33 points 3 hours ago, 4 comments

For comparison:

25\. Differentiable Programming: A Semantics Perspective
(barghouthi.github.io) 54 points by matt_d 12 hours ago | flag | hide | 11
comments

26\. The Pain Hustlers (nytimes.com) 62 points by farseer 10 hours ago | flag
| hide | 17 comments

Looks like there is some penalty involved.

------
dmichulke
TLDR;

The bugs are currently exclusive to c't (a German IT magazine closely linked
to heise.de) and they could confirm those bugs "in several ways".

[IMO: c't and heise.de are considered both first class sources in Germany]

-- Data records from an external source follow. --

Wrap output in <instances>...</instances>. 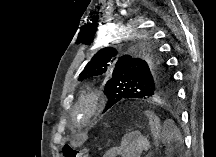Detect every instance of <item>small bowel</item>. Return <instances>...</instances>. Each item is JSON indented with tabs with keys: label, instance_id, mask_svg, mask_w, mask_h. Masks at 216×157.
Returning <instances> with one entry per match:
<instances>
[{
	"label": "small bowel",
	"instance_id": "1",
	"mask_svg": "<svg viewBox=\"0 0 216 157\" xmlns=\"http://www.w3.org/2000/svg\"><path fill=\"white\" fill-rule=\"evenodd\" d=\"M148 148V141L138 133L129 134L121 144L110 149L108 157H138Z\"/></svg>",
	"mask_w": 216,
	"mask_h": 157
}]
</instances>
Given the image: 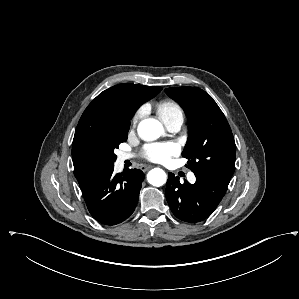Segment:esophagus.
<instances>
[{
    "label": "esophagus",
    "instance_id": "esophagus-1",
    "mask_svg": "<svg viewBox=\"0 0 299 299\" xmlns=\"http://www.w3.org/2000/svg\"><path fill=\"white\" fill-rule=\"evenodd\" d=\"M150 168H152L151 165H141V166H140V169H141L143 172L148 171Z\"/></svg>",
    "mask_w": 299,
    "mask_h": 299
}]
</instances>
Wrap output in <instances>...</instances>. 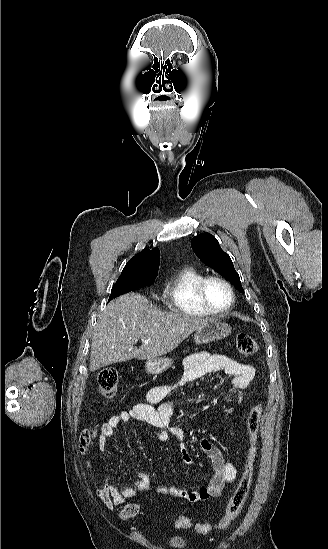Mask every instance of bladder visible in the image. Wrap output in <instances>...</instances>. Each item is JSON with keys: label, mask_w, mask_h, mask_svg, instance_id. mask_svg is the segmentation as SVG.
<instances>
[{"label": "bladder", "mask_w": 328, "mask_h": 549, "mask_svg": "<svg viewBox=\"0 0 328 549\" xmlns=\"http://www.w3.org/2000/svg\"><path fill=\"white\" fill-rule=\"evenodd\" d=\"M171 544L175 545V546H184L186 544V542L184 541V539L182 537L174 536L171 539Z\"/></svg>", "instance_id": "31cf9c89"}]
</instances>
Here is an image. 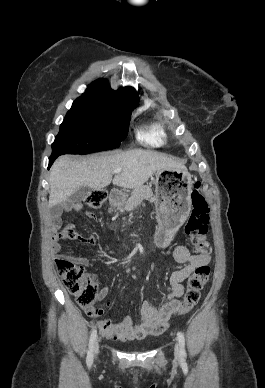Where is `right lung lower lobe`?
Masks as SVG:
<instances>
[{"label": "right lung lower lobe", "instance_id": "98d812e1", "mask_svg": "<svg viewBox=\"0 0 265 388\" xmlns=\"http://www.w3.org/2000/svg\"><path fill=\"white\" fill-rule=\"evenodd\" d=\"M57 157H58L57 155H51V157L49 158V166H48V168H50V166L52 165V163L54 162V160H55Z\"/></svg>", "mask_w": 265, "mask_h": 388}]
</instances>
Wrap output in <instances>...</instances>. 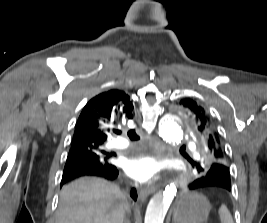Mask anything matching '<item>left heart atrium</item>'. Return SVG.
Returning <instances> with one entry per match:
<instances>
[{
  "label": "left heart atrium",
  "mask_w": 267,
  "mask_h": 223,
  "mask_svg": "<svg viewBox=\"0 0 267 223\" xmlns=\"http://www.w3.org/2000/svg\"><path fill=\"white\" fill-rule=\"evenodd\" d=\"M124 168L133 179L146 182L156 176L161 168V163L147 155H136L126 160Z\"/></svg>",
  "instance_id": "39dd6f15"
}]
</instances>
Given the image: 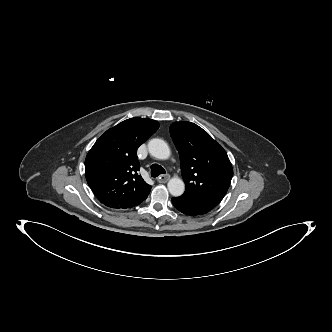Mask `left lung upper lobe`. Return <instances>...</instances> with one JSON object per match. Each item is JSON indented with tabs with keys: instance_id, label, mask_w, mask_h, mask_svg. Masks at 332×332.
<instances>
[{
	"instance_id": "5c2ea615",
	"label": "left lung upper lobe",
	"mask_w": 332,
	"mask_h": 332,
	"mask_svg": "<svg viewBox=\"0 0 332 332\" xmlns=\"http://www.w3.org/2000/svg\"><path fill=\"white\" fill-rule=\"evenodd\" d=\"M170 134L179 152L186 190L180 197L212 210L225 196L233 176L227 153L205 130L191 122H174Z\"/></svg>"
}]
</instances>
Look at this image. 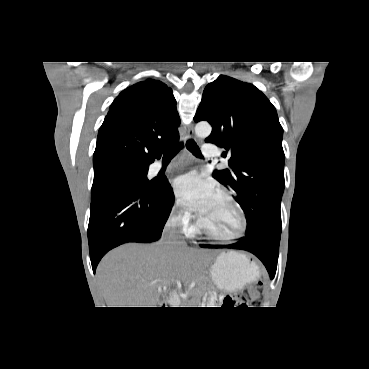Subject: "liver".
<instances>
[{"instance_id":"liver-1","label":"liver","mask_w":369,"mask_h":369,"mask_svg":"<svg viewBox=\"0 0 369 369\" xmlns=\"http://www.w3.org/2000/svg\"><path fill=\"white\" fill-rule=\"evenodd\" d=\"M207 256V252L186 245L168 250L162 241L150 245L129 243L109 252L96 276L108 307H156L159 288L175 281L196 280Z\"/></svg>"}]
</instances>
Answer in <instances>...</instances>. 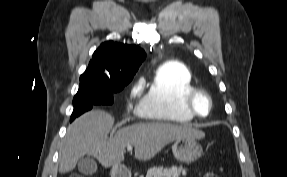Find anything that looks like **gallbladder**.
Wrapping results in <instances>:
<instances>
[{
  "instance_id": "bac80fb5",
  "label": "gallbladder",
  "mask_w": 287,
  "mask_h": 177,
  "mask_svg": "<svg viewBox=\"0 0 287 177\" xmlns=\"http://www.w3.org/2000/svg\"><path fill=\"white\" fill-rule=\"evenodd\" d=\"M78 170L84 175H93L97 171V163L91 156H84L78 161Z\"/></svg>"
}]
</instances>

Technical details won't be published in order to give manufacturers time to
respond.

Still, they are a consequence of the same architectural problem as Specter,
hence labelled Specter-NG

There are indications that at least some ARM CPUs are vulnerable and AMD CPUs
are still being tested.

Intel estimates the risk to be "high" for four and "medium" for another four.

C't itself considers at least one "extremely high" because it would allow for
controlling the host system from within a VM, or accessing other VMs on the
same system. This was also possible for the original specter bugs but this
specific attack would be much easier as it required "much less detailed
knowledge".

------
growt
Here is the google translation:
[https://translate.google.com/translate?hl=de&sl=de&tl=en&u=h...](https://translate.google.com/translate?hl=de&sl=de&tl=en&u=https%3A%2F%2Fwww.heise.de%2Fct%2Fartikel%2FSuper-
GAU-fuer-Intel-Weitere-Spectre-Luecken-im-Anflug-4039134.html)

------
pella
Guru3d: [http://www.guru3d.com/news-story/eight-new-spectre-
variant-v...](http://www.guru3d.com/news-story/eight-new-spectre-variant-
vulnerabilities-for-intel-discovered-four-of-them-critical.html)